商品写真が素人っぽく見える、メルカリやネットショップでなかなか売れない。その原因の多くは、物撮り(商品撮影)の基本を押さえていない点にあります。
物撮りは、背景とライティングと構図を整えるだけで仕上がりが大きく変わります。必要な機材やライティングの基本、スマホでの撮り方、プロに依頼すべきかの判断基準まで、順を追って説明します。
物撮りとは?商品撮影との違い
物撮り(ぶつどり)とは、人物以外のモノを被写体にした撮影全般を指します。ECサイトの商品写真、メルカリの出品画像、カタログ・広告のイメージカットなどが代表例です。
「商品撮影」とほぼ同義で使われますが、物撮りは雑貨やアクセサリー、食品、電子機器まで幅広い対象を含みます。目的は共通していて、実物の魅力を画面越しに正しく伝えることにあります。
物撮りに必要な機材セット
最低限そろえたい機材は次のとおりです。高価な機材は必須ではなく、光をコントロールできるかどうかが仕上がりを左右します。
| 機材 | 役割 | 目安 |
|---|---|---|
| カメラ(スマホでも可) | 撮影の主役 | 手持ちのスマホでOK |
| 三脚 | 手ブレ防止・構図固定 | 2,000円〜 |
| 白背景紙/撮影ボックス | 清潔な背景づくり | 1,000〜5,000円 |
| LEDライト or 自然光 | ライティング | 窓際の自然光でも可 |
| ディフューザー | 光を柔らかくする | トレーシングペーパーで代用可 |
| レフ板 | 影を和らげる | 白い紙・発泡スチロールで代用可 |
小物の撮影なら、撮影ボックス(撮影ブース)が一つあると、背景づくりとライティングが一気にラクになります。
物撮りのライティングの基本
物撮りの仕上がりは、光の当て方で大きく決まります。
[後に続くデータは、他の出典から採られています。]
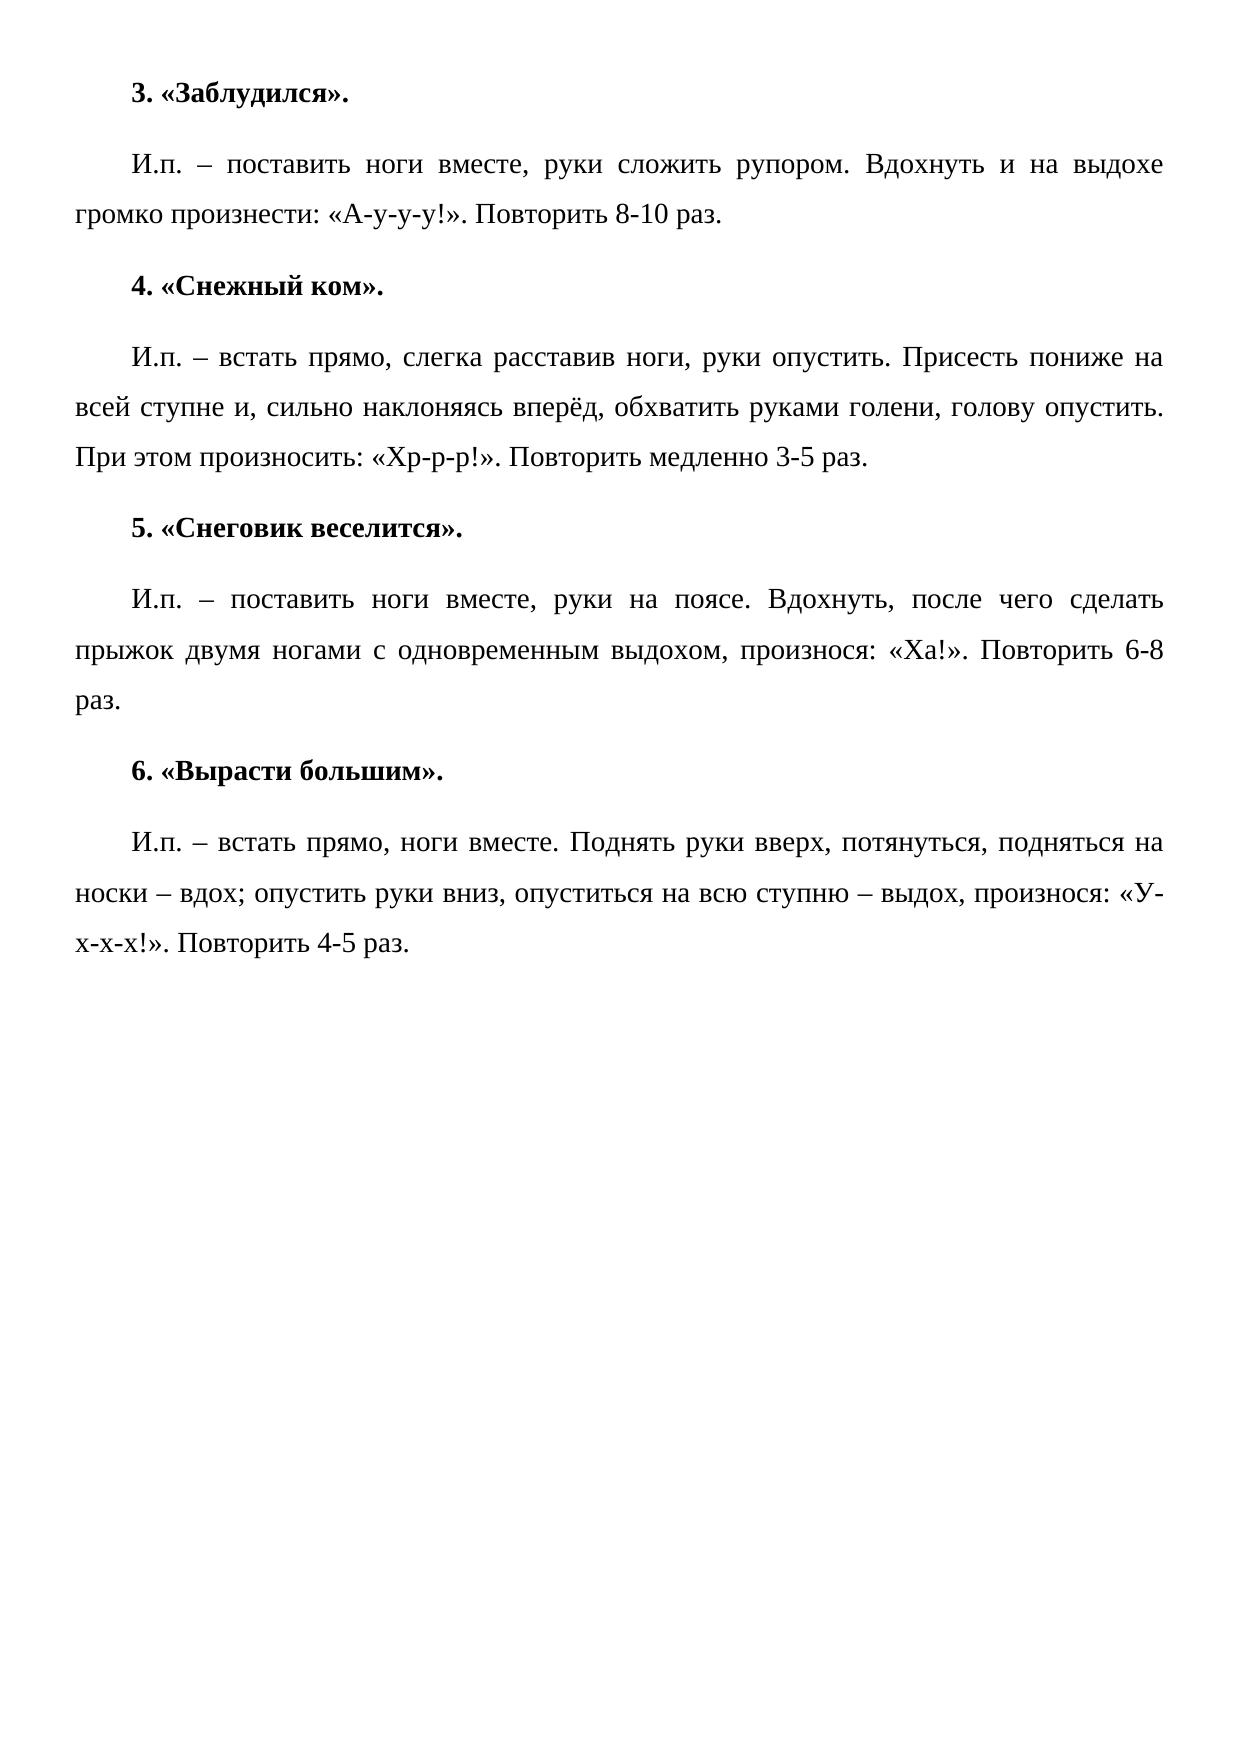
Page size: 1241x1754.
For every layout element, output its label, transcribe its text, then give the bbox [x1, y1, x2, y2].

text 6. «Вырасти большим». [75, 753, 1165, 787]
text 3. «Заблудился». [75, 75, 1165, 108]
text И.п. – поставить ноги вместе, руки сложить рупором. Вдохнуть и на выдохе громко произнести: «А-у-у-у!». Повторить 8-10 раз. [75, 146, 1165, 230]
text 5. «Снеговик веселится». [75, 511, 1165, 544]
text 4. «Снежный ком». [75, 268, 1165, 301]
text И.п. – встать прямо, ноги вместе. Поднять руки вверх, потянуться, подняться на носки – вдох; опустить руки вниз, опуститься на всю ступню – выдох, произнося: «У-х-х-х!». Повторить 4-5 раз. [75, 824, 1165, 959]
text И.п. – поставить ноги вместе, руки на поясе. Вдохнуть, после чего сделать прыжок двумя ногами с одновременным выдохом, произнося: «Ха!». Повторить 6-8 раз. [75, 582, 1165, 716]
text И.п. – встать прямо, слегка расставив ноги, руки опустить. Присесть пониже на всей ступне и, сильно наклоняясь вперёд, обхватить руками голени, голову опустить. При этом произносить: «Хр-р-р!». Повторить медленно 3-5 раз. [75, 339, 1165, 473]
押さえておきたい基本は3つです。
メイン光は斜め前から、ディフューズして当てます。直射のかたい光は影が濃く出るので、布やトレーシングペーパーで和らげます。反対側にはレフ板を置いて影を起こし、片側だけ暗くなるのを防いで立体感を保ちます。色温度(ホワイトバランス)は統一します。自然光とLEDを混ぜると色がにごるため、光源は一種類にそろえます。
化粧品やジュエリー、金属など光沢のある商品は映り込みが出やすいので、ライトの位置を少しずつ動かして反射を抑えます。
売れる物撮りのコツ
白背景で清潔感を出すと、商品が際立ちます。背景を純白に飛ばすと一覧でも見やすく、Amazonや楽天などのECモールは商品メイン画像に白背景を求めることが多いため、規定もクリアしやすくなります(各モールの公式ガイドラインを確認してください)。
正面・斜め45度・側面・クローズアップで、最低3〜5カットを用意します。手持ちカットや小物との比較を入れるとサイズ感が伝わり、「思ったより小さい」という返品を防げます。生活シーンのイメージカットを足せば、使うところが想像でき、購入のあと押しになります。余白や明るさ、色みを全商品でそろえると、ショップ全体の印象も安定します。
ECモール別の細かなコツは「EC向け商品撮影のコツ」で解説しています。Amazon・楽天の画像要件は各記事(Amazon商品撮影ガイド / 楽天市場の商品撮影ガイド)も参考になります。
スマホでの物撮りのコツ
高価な一眼がなくても、スマホで売れる写真は撮れます。グリッド線をオンにして水平と垂直を整え、ズームは使わず被写体に近づいて撮ります。デジタルズームは画質が落ちるためです。HDRやポートレートモードは商品に応じて使い分けます。窓際の自然光にレフ板を足すだけでも、仕上がりはぐっと良くなります。
自分で撮る?プロに依頼する?判断基準
物撮りは自分でも始められますが、撮影点数が多い、品質を統一したい、時間がない、といった場合はプロへの依頼が結果的に安くつくこともあります。
| 自分で撮る | プロに依頼する |
|---|---|
| 点数が少ない/コストを抑えたい | 点数が多い・大量撮影 |
| スピード重視で今すぐ出品したい | ブランドイメージ・広告品質が必要 |
| 試行錯誤する時間がある | 撮影の手間を丸ごと外注したい |
依頼を検討するなら、まずは費用相場ガイドで料金感をつかみ、撮影会社の選び方で比較ポイントを確認しましょう。業種・予算別のおすすめは「商品撮影会社をカテゴリから探す」から比較できます。
まとめ
物撮りは、背景・ライティング・構図の3点を押さえるだけで、見違えるほど仕上がりが変わります。まずは白背景と柔らかい光から始め、撮影点数や求める品質が上がってきたら、プロへの依頼も視野に入れてみてください。